Data entries:
━━━━━━━━━━
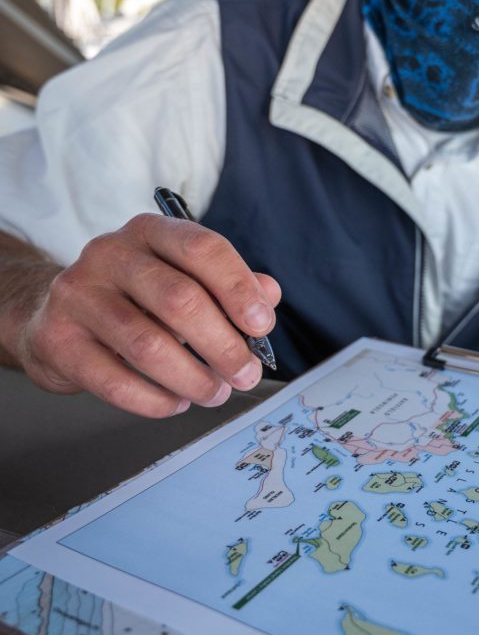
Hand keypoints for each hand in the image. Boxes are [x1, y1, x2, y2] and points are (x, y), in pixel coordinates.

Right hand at [15, 214, 280, 417]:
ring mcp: (78, 294)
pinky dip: (154, 400)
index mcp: (151, 232)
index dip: (239, 289)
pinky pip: (114, 381)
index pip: (203, 249)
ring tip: (215, 393)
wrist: (54, 313)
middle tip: (245, 374)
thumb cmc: (136, 297)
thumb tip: (269, 297)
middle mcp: (111, 254)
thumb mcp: (184, 278)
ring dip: (193, 379)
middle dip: (224, 345)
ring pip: (149, 345)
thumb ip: (230, 286)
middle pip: (180, 300)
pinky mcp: (57, 338)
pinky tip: (175, 402)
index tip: (262, 325)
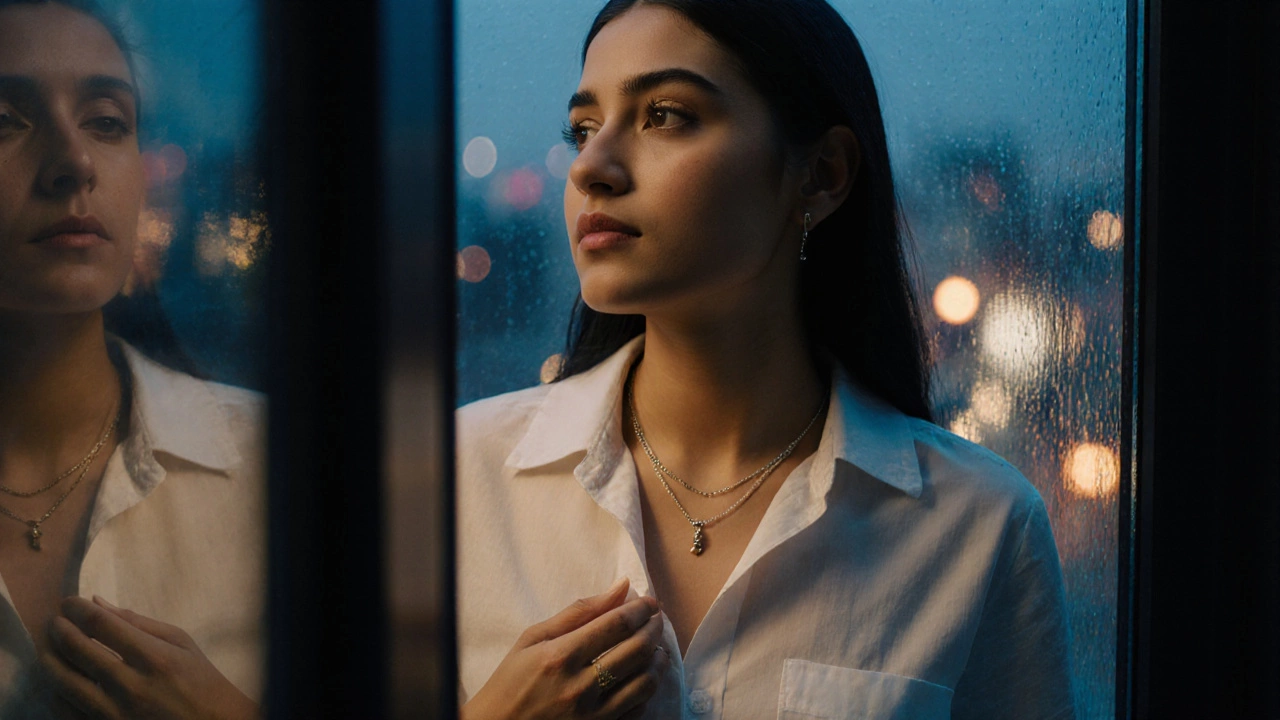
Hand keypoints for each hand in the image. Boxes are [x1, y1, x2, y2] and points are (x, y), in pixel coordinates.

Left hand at [38, 596, 258, 719]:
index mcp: (155, 658)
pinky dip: (57, 693)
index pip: (102, 625)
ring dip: (50, 659)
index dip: (77, 609)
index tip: (68, 602)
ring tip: (49, 647)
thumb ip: (138, 622)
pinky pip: (67, 712)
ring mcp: (116, 713)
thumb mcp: (181, 642)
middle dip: (59, 630)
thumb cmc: (200, 679)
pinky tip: (60, 679)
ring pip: (64, 683)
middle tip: (55, 621)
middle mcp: (132, 686)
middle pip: (77, 650)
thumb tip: (98, 603)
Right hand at [462, 578, 670, 719]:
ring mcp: (592, 715)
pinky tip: (642, 677)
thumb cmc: (511, 682)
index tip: (649, 602)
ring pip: (645, 682)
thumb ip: (579, 612)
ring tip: (657, 647)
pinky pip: (637, 710)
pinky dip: (646, 690)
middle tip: (656, 619)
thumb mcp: (533, 639)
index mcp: (561, 656)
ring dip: (658, 660)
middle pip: (637, 650)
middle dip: (654, 628)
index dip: (640, 609)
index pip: (616, 624)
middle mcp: (579, 686)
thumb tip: (621, 587)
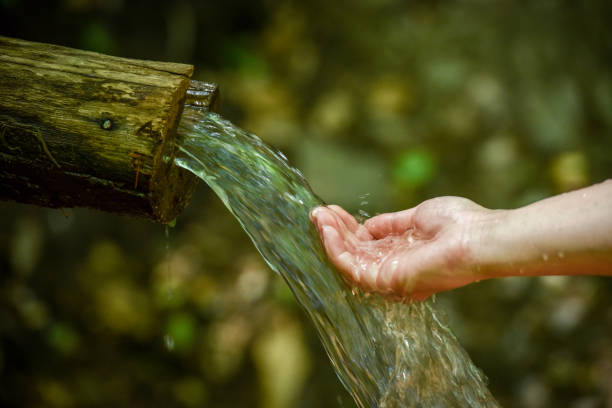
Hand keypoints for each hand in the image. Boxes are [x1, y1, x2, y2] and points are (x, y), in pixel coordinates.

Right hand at [310, 197, 492, 300]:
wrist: (477, 238)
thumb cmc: (458, 225)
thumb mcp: (417, 217)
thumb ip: (390, 224)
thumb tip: (366, 225)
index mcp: (401, 255)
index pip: (365, 244)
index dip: (346, 227)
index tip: (331, 210)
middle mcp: (392, 269)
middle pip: (353, 252)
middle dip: (333, 231)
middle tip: (317, 211)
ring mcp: (387, 277)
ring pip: (347, 260)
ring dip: (329, 237)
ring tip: (318, 215)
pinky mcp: (384, 280)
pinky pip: (350, 265)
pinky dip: (335, 246)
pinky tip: (327, 227)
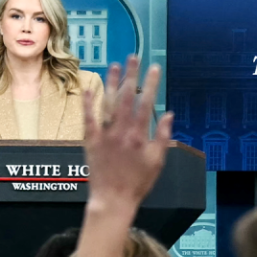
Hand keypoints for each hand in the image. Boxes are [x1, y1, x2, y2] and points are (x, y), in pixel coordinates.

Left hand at [83, 55, 173, 206]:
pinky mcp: (90, 141)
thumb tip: (168, 114)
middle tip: (132, 57)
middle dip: (130, 75)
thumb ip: (162, 137)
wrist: (112, 199)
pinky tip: (88, 89)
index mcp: (139, 135)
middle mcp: (121, 131)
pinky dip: (88, 103)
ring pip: (107, 103)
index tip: (154, 67)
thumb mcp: (157, 162)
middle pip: (126, 97)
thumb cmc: (137, 183)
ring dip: (110, 83)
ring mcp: (104, 135)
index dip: (151, 83)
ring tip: (114, 65)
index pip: (146, 103)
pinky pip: (88, 119)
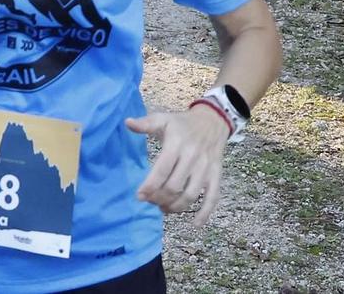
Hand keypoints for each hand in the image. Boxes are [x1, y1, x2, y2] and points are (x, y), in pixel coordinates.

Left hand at [126, 104, 232, 226]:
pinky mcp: (216, 175)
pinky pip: (213, 197)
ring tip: (164, 209)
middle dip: (160, 198)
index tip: (140, 196)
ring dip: (176, 207)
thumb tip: (127, 123)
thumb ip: (146, 123)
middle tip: (151, 202)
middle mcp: (192, 157)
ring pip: (191, 195)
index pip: (162, 170)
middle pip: (175, 186)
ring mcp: (206, 168)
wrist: (212, 121)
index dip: (150, 186)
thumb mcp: (164, 119)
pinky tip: (195, 224)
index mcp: (177, 144)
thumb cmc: (182, 123)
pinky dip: (205, 213)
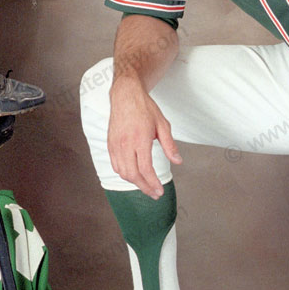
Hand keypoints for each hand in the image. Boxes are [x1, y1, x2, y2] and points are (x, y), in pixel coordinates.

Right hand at [108, 75, 181, 198]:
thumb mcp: (163, 124)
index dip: (153, 183)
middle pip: (133, 174)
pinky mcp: (110, 144)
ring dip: (135, 183)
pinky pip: (115, 165)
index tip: (160, 191)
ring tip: (146, 186)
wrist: (125, 95)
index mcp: (140, 139)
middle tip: (155, 194)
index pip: (145, 169)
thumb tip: (178, 161)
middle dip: (144, 187)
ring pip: (122, 172)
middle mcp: (125, 144)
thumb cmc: (145, 108)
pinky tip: (134, 176)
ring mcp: (115, 145)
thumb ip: (170, 145)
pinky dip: (124, 174)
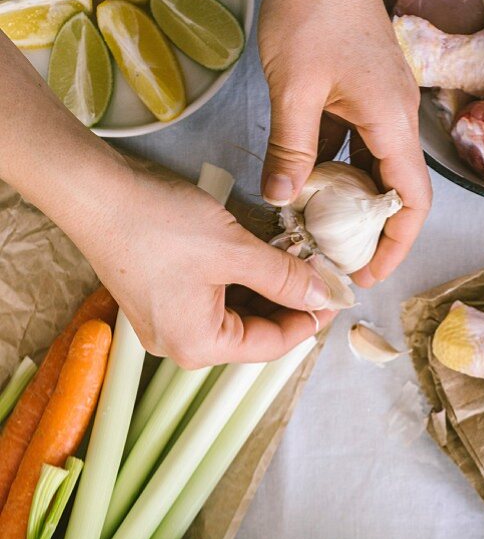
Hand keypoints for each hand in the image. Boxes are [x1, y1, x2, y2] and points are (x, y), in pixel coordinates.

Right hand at [0, 33, 333, 368]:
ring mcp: (164, 325)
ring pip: (232, 315)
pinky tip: (255, 258)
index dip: (309, 319)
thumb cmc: (159, 223)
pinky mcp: (156, 301)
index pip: (271, 345)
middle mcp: (179, 346)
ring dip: (263, 290)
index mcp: (199, 347)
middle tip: (317, 271)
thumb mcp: (235, 250)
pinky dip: (235, 283)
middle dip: (287, 303)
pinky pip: (209, 301)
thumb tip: (326, 295)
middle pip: (251, 334)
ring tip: (292, 259)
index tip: (335, 294)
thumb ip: (285, 277)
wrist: (92, 191)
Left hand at [259, 0, 431, 287]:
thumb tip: (280, 202)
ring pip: (375, 170)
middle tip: (338, 263)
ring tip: (320, 234)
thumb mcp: (293, 87)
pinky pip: (357, 144)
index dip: (396, 246)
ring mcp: (381, 104)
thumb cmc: (312, 6)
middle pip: (398, 192)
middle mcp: (396, 118)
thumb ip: (290, 150)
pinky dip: (337, 170)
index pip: (413, 202)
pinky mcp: (362, 91)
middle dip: (373, 234)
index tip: (370, 275)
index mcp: (391, 123)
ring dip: (352, 204)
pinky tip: (305, 185)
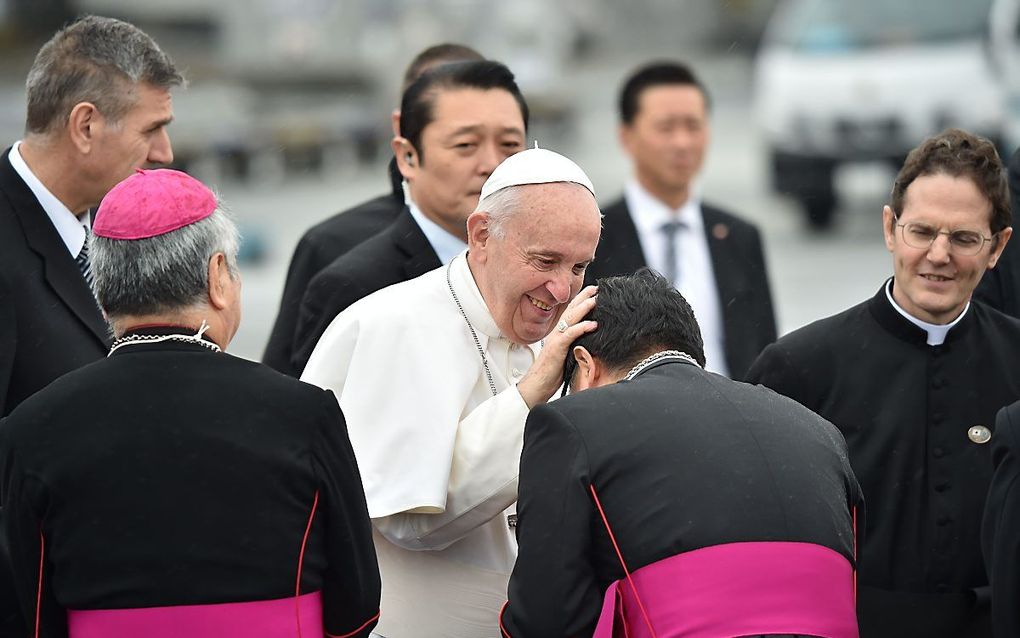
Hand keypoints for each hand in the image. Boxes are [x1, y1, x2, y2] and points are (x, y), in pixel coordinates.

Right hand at [517, 285, 597, 408]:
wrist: (536, 387)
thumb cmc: (551, 374)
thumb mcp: (567, 357)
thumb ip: (575, 347)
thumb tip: (589, 342)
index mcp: (559, 335)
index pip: (571, 313)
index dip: (581, 301)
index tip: (594, 292)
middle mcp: (556, 334)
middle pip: (570, 311)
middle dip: (583, 298)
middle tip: (596, 288)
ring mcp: (555, 340)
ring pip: (570, 319)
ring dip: (584, 308)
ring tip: (596, 300)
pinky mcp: (556, 349)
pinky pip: (569, 335)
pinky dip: (581, 328)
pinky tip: (592, 324)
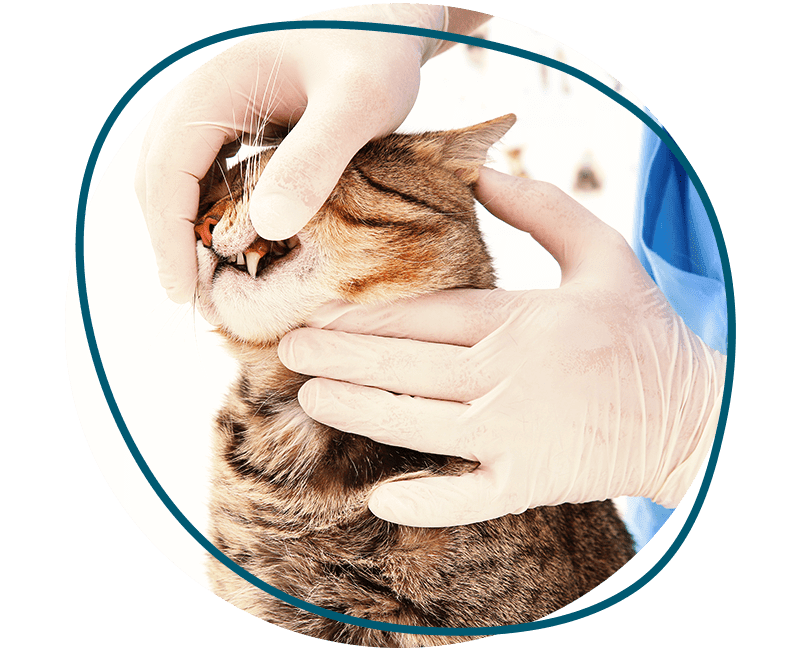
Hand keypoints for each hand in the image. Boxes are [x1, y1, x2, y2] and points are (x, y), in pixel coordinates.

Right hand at [135, 4, 454, 301]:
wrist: (387, 34)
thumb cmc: (377, 60)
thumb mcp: (358, 106)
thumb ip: (316, 158)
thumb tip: (268, 226)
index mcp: (218, 88)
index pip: (166, 168)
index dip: (167, 234)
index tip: (182, 290)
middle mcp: (206, 98)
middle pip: (159, 176)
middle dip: (169, 238)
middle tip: (191, 298)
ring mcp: (219, 112)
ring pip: (178, 178)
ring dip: (185, 229)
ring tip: (207, 281)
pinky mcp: (238, 127)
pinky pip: (206, 174)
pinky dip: (208, 213)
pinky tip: (231, 245)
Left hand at [277, 167, 726, 526]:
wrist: (689, 415)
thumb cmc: (639, 329)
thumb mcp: (604, 253)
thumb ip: (543, 210)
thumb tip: (483, 173)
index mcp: (522, 321)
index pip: (426, 315)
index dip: (365, 317)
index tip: (318, 314)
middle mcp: (509, 379)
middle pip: (407, 367)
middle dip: (341, 359)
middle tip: (289, 352)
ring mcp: (516, 437)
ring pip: (419, 425)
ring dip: (360, 412)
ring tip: (314, 398)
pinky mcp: (530, 484)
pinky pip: (467, 497)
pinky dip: (426, 500)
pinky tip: (381, 496)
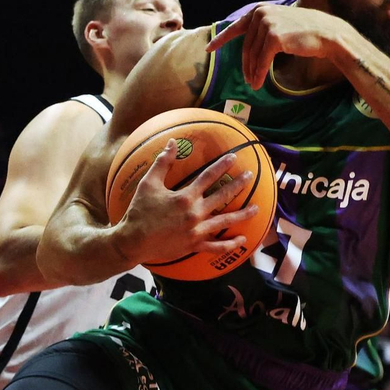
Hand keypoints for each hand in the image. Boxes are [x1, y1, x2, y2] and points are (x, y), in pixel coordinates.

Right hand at [113, 141, 260, 266]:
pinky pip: (216, 247)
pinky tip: (242, 240)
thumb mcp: (148, 184)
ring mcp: (197, 231)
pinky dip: (230, 245)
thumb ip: (162, 163)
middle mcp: (195, 213)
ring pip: (225, 222)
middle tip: (250, 177)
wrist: (133, 241)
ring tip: (256, 208)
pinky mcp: (194, 246)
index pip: (208, 177)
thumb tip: (172, 143)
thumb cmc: (139, 212)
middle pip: (222, 196)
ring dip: (242, 215)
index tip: (234, 158)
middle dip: (238, 185)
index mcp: (186, 197)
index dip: (222, 166)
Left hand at [207, 4, 346, 88]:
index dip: (221, 39)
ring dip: (253, 72)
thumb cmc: (306, 31)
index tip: (209, 49)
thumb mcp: (280, 23)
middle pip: (246, 45)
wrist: (328, 34)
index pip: (236, 27)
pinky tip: (258, 82)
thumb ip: (263, 29)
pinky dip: (260, 73)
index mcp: (260, 9)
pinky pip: (262, 61)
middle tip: (247, 79)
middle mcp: (260, 14)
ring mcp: (267, 24)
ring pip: (253, 55)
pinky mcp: (274, 38)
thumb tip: (248, 46)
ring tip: (254, 84)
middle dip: (246, 65)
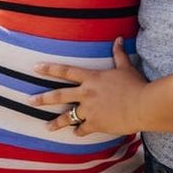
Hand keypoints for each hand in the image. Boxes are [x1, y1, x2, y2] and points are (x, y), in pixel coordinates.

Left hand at [30, 37, 147, 136]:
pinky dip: (79, 131)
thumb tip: (119, 39)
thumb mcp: (126, 67)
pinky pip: (83, 129)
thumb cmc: (135, 85)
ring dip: (56, 122)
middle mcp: (86, 93)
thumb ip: (119, 54)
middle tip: (29, 101)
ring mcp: (89, 110)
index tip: (35, 68)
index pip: (65, 71)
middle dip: (43, 98)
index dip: (49, 69)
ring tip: (46, 127)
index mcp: (91, 78)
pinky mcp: (96, 124)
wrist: (143, 105)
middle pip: (59, 95)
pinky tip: (75, 134)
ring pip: (68, 116)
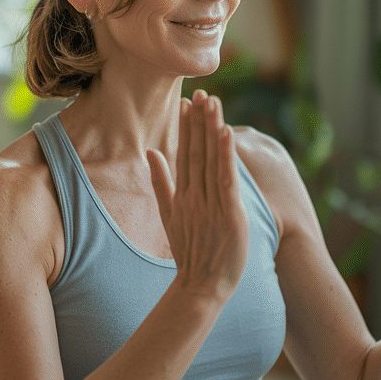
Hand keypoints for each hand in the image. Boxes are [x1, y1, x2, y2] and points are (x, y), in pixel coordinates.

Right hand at [147, 90, 249, 300]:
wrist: (201, 287)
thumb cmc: (191, 254)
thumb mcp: (170, 216)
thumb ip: (161, 184)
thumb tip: (151, 154)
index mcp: (182, 195)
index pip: (184, 154)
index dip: (186, 127)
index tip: (188, 102)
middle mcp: (195, 196)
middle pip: (196, 151)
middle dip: (199, 121)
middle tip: (202, 92)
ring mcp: (211, 204)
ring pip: (211, 160)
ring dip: (212, 129)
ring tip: (213, 102)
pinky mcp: (229, 213)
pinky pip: (226, 179)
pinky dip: (226, 155)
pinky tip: (226, 133)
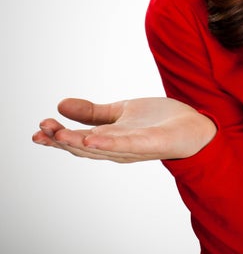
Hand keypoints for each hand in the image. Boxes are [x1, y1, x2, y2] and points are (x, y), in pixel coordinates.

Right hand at [32, 97, 216, 162]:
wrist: (194, 125)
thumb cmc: (158, 121)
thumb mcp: (121, 110)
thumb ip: (92, 111)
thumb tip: (60, 104)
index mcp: (108, 140)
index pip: (78, 140)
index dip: (56, 137)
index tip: (38, 129)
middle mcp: (117, 148)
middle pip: (83, 147)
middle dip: (61, 140)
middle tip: (41, 131)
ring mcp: (133, 148)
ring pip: (100, 148)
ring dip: (78, 143)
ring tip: (58, 135)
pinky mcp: (151, 144)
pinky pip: (127, 146)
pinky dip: (109, 144)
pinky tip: (93, 139)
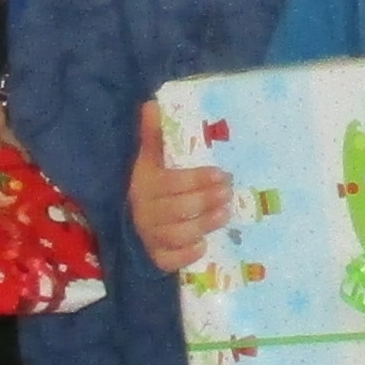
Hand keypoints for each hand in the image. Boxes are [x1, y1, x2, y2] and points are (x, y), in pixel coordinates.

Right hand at [127, 103, 235, 272]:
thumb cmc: (152, 188)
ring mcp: (150, 237)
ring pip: (178, 233)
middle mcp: (145, 212)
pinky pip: (170, 259)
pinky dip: (187, 254)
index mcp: (145, 186)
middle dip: (207, 201)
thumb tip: (152, 104)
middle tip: (229, 193)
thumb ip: (153, 136)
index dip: (198, 179)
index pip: (172, 183)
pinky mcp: (157, 257)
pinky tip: (203, 245)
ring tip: (225, 213)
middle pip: (178, 209)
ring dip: (204, 224)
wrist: (135, 224)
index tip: (222, 174)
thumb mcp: (150, 161)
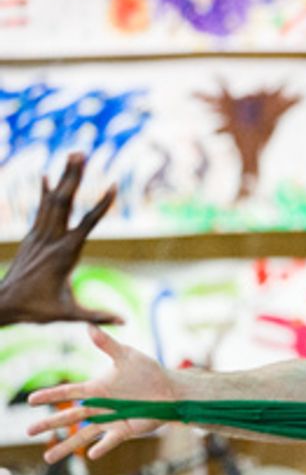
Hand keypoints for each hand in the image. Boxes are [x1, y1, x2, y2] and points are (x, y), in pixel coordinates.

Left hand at [0, 153, 120, 325]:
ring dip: (63, 177)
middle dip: (74, 176)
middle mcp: (50, 240)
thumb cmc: (36, 311)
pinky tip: (46, 177)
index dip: (102, 205)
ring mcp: (39, 237)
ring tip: (73, 156)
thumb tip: (124, 322)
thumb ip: (97, 316)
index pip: (87, 223)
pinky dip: (44, 191)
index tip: (113, 186)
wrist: (2, 305)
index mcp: (65, 254)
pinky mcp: (31, 238)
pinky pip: (40, 209)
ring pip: (52, 201)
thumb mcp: (68, 315)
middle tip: (82, 153)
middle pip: (64, 201)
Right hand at [27, 325, 175, 461]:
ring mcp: (111, 419)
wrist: (170, 390)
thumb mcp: (127, 356)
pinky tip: (92, 455)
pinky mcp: (125, 430)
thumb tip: (89, 326)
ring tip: (49, 459)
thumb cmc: (149, 372)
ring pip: (84, 434)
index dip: (50, 396)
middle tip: (28, 431)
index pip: (68, 392)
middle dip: (49, 424)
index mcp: (97, 389)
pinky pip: (111, 440)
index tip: (31, 400)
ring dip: (68, 445)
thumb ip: (107, 344)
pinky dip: (102, 446)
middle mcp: (100, 407)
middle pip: (69, 417)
━━━━━━━━━━
With pictures removed, write out exactly each line of the entries from the first through the line that holds "middle dip: (224, 345)".

#### Task output
Hand keypoints for each hand in the image. Boxes are [x1, y1, x2, y2] and points are (x, y), in pixel coordinates.

Right hand at [15, 214, 280, 417]:
ring mcp: (78, 294)
pinky dip: (154, 400)
index mcp: (151, 232)
index dip: (239, 289)
pinky pip: (114, 381)
index pip: (203, 249)
ring tip: (215, 393)
wrist: (54, 313)
middle tip: (245, 374)
thumb cmc: (136, 297)
thumb tip: (269, 297)
middle mcp: (111, 254)
thumb mcp: (184, 278)
ring dip: (193, 379)
middle dip: (224, 345)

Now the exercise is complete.